[Stored data]

>>>

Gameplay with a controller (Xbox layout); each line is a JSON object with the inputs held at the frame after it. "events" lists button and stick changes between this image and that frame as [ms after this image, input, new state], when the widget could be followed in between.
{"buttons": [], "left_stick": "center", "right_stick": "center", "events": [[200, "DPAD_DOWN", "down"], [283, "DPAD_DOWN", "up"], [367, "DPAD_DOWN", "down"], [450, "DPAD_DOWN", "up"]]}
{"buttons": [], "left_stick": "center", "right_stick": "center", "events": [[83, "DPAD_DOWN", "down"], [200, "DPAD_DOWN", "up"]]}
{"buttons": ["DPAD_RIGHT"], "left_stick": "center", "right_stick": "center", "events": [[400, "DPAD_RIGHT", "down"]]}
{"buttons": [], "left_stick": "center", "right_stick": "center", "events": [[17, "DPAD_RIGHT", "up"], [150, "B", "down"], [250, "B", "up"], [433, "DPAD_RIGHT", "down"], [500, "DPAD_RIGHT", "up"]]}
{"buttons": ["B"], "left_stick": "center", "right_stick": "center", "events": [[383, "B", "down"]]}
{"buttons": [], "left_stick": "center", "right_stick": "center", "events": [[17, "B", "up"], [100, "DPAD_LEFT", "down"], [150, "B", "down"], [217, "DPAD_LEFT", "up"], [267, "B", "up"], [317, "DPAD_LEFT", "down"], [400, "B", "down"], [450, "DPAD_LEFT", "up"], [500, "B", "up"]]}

<<<

Instructions to follow:
What is needed here is an exact copy of every record.

Answer section:
Gameplay with a controller (Xbox layout); each line is a JSON object with the inputs held at the frame after it. "events" lists button and stick changes between this image and that frame as [ms after this image, input, new state], when the widget could be followed in between.
{"buttons": [], "left_stick": "center", "right_stick": "center", "events": [[200, "DPAD_DOWN", "down"], [283, "DPAD_DOWN", "up"], [367, "DPAD_DOWN", "down"], [450, "DPAD_DOWN", "up"]]}
{"buttons": [], "left_stick": "center", "right_stick": "center", "events": [[83, "DPAD_DOWN", "down"], [200, "DPAD_DOWN", "up"]]}
{"buttons": ["DPAD_RIGHT"], "left_stick": "center", "right_stick": "center", "events": [[400, "DPAD_RIGHT", "down"]]}
{"buttons": [], "left_stick": "center", "right_stick": "center", "events": [[17, "DPAD_RIGHT", "up"], [150, "B", "down"], [250, "B", "up"], [433, "DPAD_RIGHT", "down"], [500, "DPAD_RIGHT", "up"]]}
{"buttons": ["B"], "left_stick": "center", "right_stick": "center", "events": [[383, "B", "down"]]}
{"buttons": [], "left_stick": "center", "right_stick": "center", "events": [[17, "B", "up"], [100, "DPAD_LEFT", "down"], [150, "B", "down"], [217, "DPAD_LEFT", "up"], [267, "B", "up"], [317, "DPAD_LEFT", "down"], [400, "B", "down"], [450, "DPAD_LEFT", "up"], [500, "B", "up"]]}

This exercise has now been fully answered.